Here are five movies that can teach you important lessons about money:

Wall Street (1987)

It tells a story about a young stockbroker, played by Charlie Sheen, who is working his way through the ranks on — you guessed it — Wall Street. As he aspires for success and all its trappings, he meets a highly successful corporate raider played by Michael Douglas who seems to embody the lifestyle that he feels he deserves.

Money Lesson: In a line (and several others) delivered by the father of Charlie Sheen’s character, played by his real life father, Martin Sheen (who is a union leader in one of the corporate takeover targets), we get the flip side of the argument for accumulating money. We are told, “Money’s only something you need in case you don’t die tomorrow.” …. and that its pursuit just for the sake of it will lead down a path of ultimate destruction.

Scarface (1983)

Depicting the violence and deadly consequences of even the suspicion of disloyalty in the cocaine trafficking business of the 1980s, this movie tells the story of Tony Montana; a small time, petty criminal who emigrates to the U.S from Cuba.

Money Lesson: There are many lessons that I’ve walked away with after watching this movie over a dozen times over the years and many of them are rather cliché: “Easy come, easy go”, “Mo money, mo problems” and “(The love of) money is the root of all evil”.

The one lesson that sticks however, is that even if you come from the lowest of positions, you can still rise to the top if you follow some basic rule. The movie is a real rags to riches story of an uneducated hoodlum, someone most likely released from jail in Cuba (although not explicitly confirmed in the movie), who then rose to be a multi-millionaire in the capital of capitalism.

The Dark Knight Rises (2012)

An epic depiction of the true ethos of the DC Comics character Batman / Bruce Wayne. A man who has dispensed with the playboy, larger than life charade that was his trademark and also to some extent, cover for his nocturnal activities. In the movie, we see billionaire Bruce Wayne, in the twilight of his crime fighting days, turned into a shadow of his former self.

Money Lesson: Bruce Wayne inherited an empire but knew no real peace in his heart.
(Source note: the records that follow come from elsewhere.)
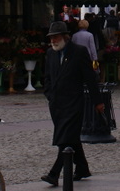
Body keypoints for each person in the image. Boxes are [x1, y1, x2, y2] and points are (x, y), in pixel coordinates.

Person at [42, 21, 104, 186]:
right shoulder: (50, 53)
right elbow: (47, 77)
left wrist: (98, 101)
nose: (53, 41)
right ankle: (82, 168)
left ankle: (54, 173)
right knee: (71, 138)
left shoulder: (79, 52)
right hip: (56, 105)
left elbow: (90, 78)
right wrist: (49, 95)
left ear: (65, 37)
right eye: (51, 38)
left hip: (73, 103)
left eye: (56, 37)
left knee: (65, 139)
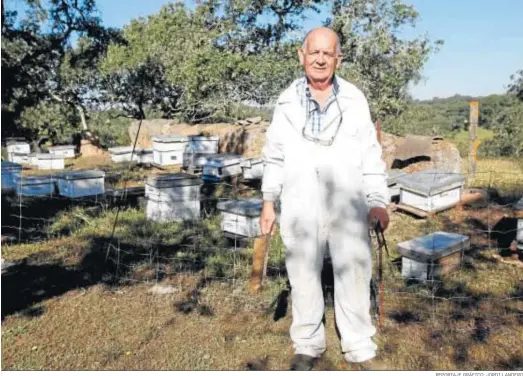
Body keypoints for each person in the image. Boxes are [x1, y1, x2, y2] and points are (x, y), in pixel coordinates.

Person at [259, 27, 390, 371]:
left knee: (355, 270)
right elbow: (274, 156)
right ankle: (307, 342)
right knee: (302, 273)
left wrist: (378, 200)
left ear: (338, 59)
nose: (319, 59)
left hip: (347, 200)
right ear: (301, 55)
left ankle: (359, 345)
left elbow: (371, 154)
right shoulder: (285, 102)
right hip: (299, 202)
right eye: (313, 52)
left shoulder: (354, 99)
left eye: (327, 53)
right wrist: (269, 201)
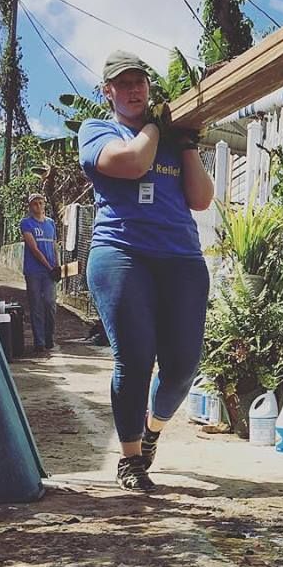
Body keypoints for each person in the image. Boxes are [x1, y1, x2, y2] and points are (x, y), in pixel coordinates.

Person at [78, 50, 215, 492]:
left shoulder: (175, 141)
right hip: (122, 252)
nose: (134, 90)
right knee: (135, 358)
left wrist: (189, 143)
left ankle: (153, 429)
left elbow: (200, 198)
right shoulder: (97, 130)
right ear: (108, 92)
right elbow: (133, 162)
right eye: (124, 84)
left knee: (181, 367)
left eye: (140, 82)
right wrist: (158, 125)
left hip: (181, 258)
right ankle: (132, 459)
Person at [20, 193, 60, 355]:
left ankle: (49, 337)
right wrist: (48, 266)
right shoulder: (26, 223)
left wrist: (57, 266)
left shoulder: (50, 223)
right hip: (34, 271)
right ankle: (39, 341)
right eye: (35, 203)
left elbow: (54, 245)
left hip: (50, 271)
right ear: (30, 206)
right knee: (36, 305)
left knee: (50, 304)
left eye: (41, 203)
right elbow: (34, 248)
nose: (38, 206)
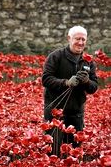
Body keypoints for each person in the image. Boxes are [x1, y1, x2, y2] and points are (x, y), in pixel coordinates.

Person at [42, 25, 98, 156]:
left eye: (83, 39)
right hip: (55, 111)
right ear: (69, 38)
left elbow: (94, 87)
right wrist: (66, 82)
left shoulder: (88, 62)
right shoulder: (55, 56)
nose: (80, 42)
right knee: (53, 150)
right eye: (77, 39)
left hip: (76, 112)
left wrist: (86, 82)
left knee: (74, 152)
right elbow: (45, 79)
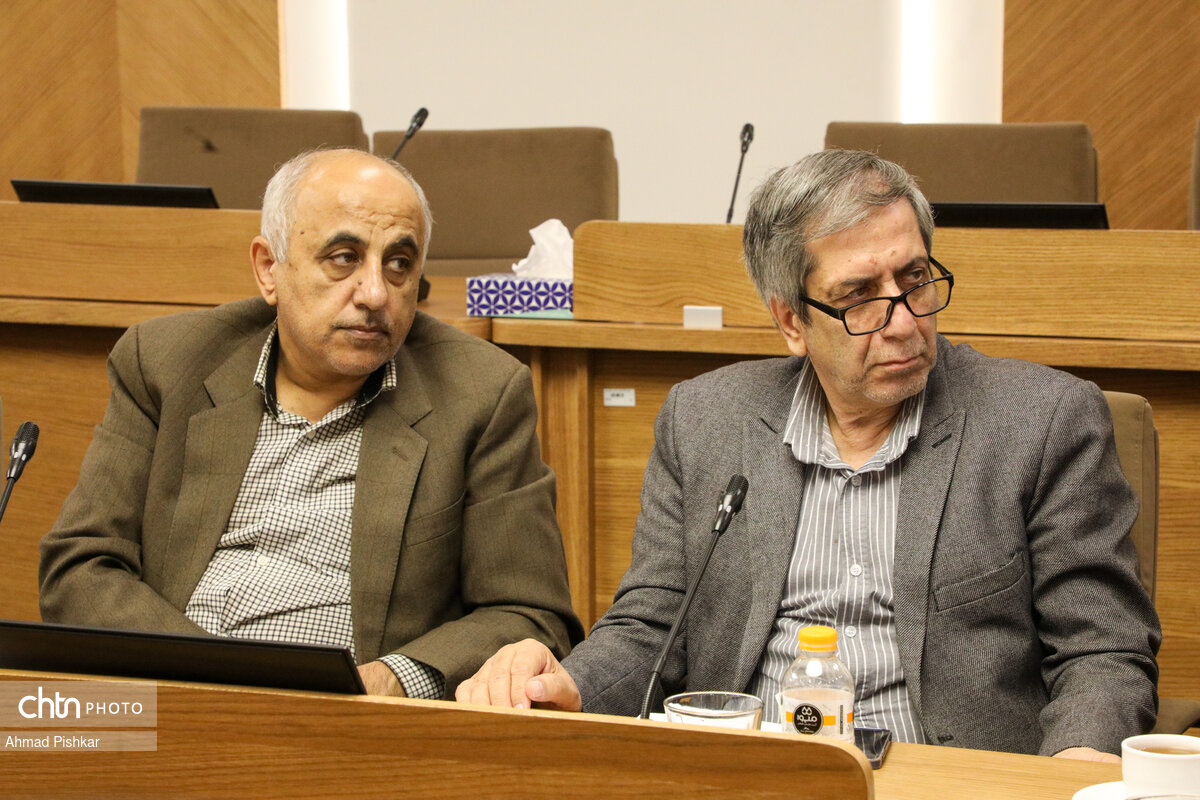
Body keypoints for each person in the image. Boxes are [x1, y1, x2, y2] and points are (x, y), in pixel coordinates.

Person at [455, 150, 1160, 759]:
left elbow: (1102, 650)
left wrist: (1075, 766)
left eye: (915, 279)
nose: (903, 322)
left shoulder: (1043, 422)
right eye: (859, 296)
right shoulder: (705, 420)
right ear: (791, 321)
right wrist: (566, 685)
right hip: (749, 772)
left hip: (947, 780)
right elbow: (653, 625)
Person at [40, 148, 583, 698]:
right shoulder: (166, 362)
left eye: (399, 264)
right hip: (168, 700)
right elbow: (80, 566)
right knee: (32, 727)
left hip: (345, 724)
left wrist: (391, 681)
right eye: (344, 258)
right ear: (268, 269)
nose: (376, 294)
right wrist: (209, 680)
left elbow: (528, 613)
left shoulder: (481, 393)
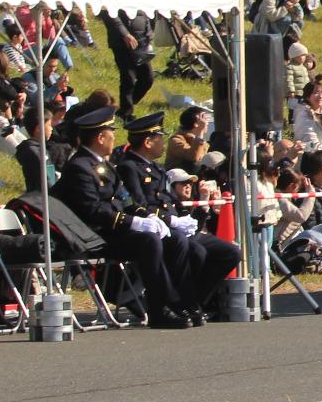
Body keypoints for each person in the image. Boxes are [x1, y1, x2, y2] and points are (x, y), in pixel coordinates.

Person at [52, 105, 227, 328]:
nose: (114, 137)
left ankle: (181, 302)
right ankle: (159, 308)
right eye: (111, 132)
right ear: (100, 137)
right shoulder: (80, 167)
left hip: (115, 230)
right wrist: (133, 222)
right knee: (149, 241)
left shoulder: (103, 165)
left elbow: (127, 201)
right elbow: (92, 211)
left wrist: (148, 217)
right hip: (97, 236)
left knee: (173, 240)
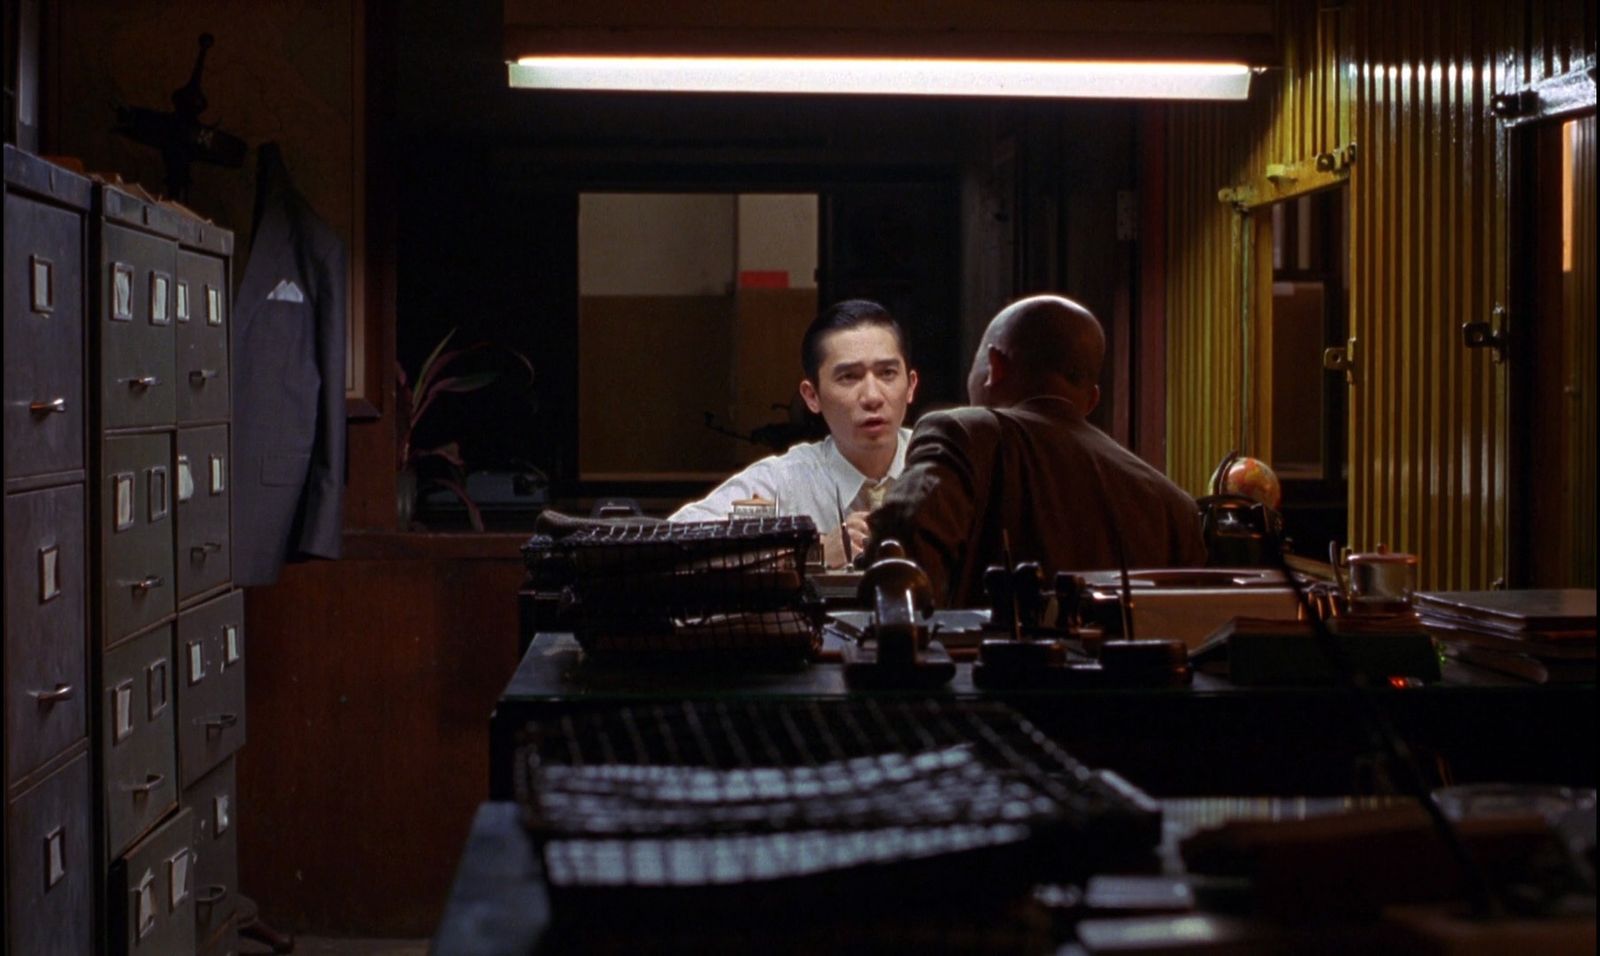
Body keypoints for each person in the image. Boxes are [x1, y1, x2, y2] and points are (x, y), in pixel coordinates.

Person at [870, 294, 1206, 606]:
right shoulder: (1174, 507)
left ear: (995, 365)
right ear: (1091, 400)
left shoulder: (963, 434)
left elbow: (898, 562)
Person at [671, 299, 919, 567]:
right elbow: (672, 543)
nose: (872, 396)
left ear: (910, 386)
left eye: (887, 373)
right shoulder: (786, 480)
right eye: (849, 377)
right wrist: (812, 551)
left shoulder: (945, 465)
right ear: (812, 397)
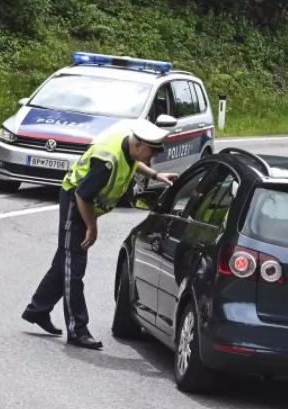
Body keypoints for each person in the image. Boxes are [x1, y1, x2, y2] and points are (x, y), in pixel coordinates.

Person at [20, 120, 178, 349]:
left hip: (84, 205)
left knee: (64, 261)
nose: (150, 158)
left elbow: (134, 162)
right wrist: (92, 228)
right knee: (74, 268)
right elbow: (82, 196)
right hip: (76, 204)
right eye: (150, 153)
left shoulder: (130, 147)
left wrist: (155, 175)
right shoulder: (107, 161)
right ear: (138, 144)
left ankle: (38, 310)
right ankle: (78, 330)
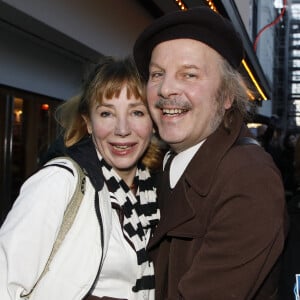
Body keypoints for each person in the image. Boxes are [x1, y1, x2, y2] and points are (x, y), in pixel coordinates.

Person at [133, 6, 288, 300]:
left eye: (189, 74)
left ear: (227, 95)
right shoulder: (166, 165)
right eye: (157, 74)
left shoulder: (249, 180)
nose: (166, 88)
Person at [0, 56, 163, 300]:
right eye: (107, 113)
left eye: (137, 112)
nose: (122, 129)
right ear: (88, 123)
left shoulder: (157, 191)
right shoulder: (59, 182)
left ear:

Money doesn’t buy happiness and as much as you insist that it’s better to cry inside a BMW than it is on a bicycle, those who know, including Bruce Wayne, will trade in all their money in a heartbeat to know real joy and peace.

The Pursuit of Happyness (2006)

This true story about a man who suffered one setback after another is a heart wrenching tale of survival in the face of impossible odds. In the movie, Chris (played by Will Smith) and his son had to spend the night in a public toilet because he couldn’t afford the monthly rent. I researched the story further and it turns out that although the movie made it look like a one-time thing, in reality, they slept in that public toilet every night for slightly more than two weeks. The movie also depicted his son as a 5 year old while in real-life, he was barely two.

Money Lesson: Watching this movie reminded me to be thankful for the life that I have been given. Chris has eventually become a multi-millionaire and if he can make it given his odds, anyone can.

Wolf of Wall Street (2013)

Another movie about Wall Street and this is also based on a true story. It is a biopic starring Leo DiCaprio as Jordan Belfort. Belfort by the way was a stockbroker who started his own firm in his 20s. He and his partner manipulated the stock market to inflate prices of shares and then dump his personal stake thus making a fortune for himself and leaving his investors who trusted him out of pocket.

Money Lesson: If you are ever going to be successful in business, you need to get off your behind and sell. Hit the streets, pick up the phone or stand belly to belly with the person from whom you want to part from his money. Belfort and his team had an aggressive sales technique and defrauded his customers which of course I am not recommending that you do.

The lesson here however is that, if you are in business, no matter how well laid out your business plan is, or how perfect your financial models are, or even how beautiful your office is, at the end of the day, if you are not selling your product, service or yourself, your business will not succeed. Selling is what brings success.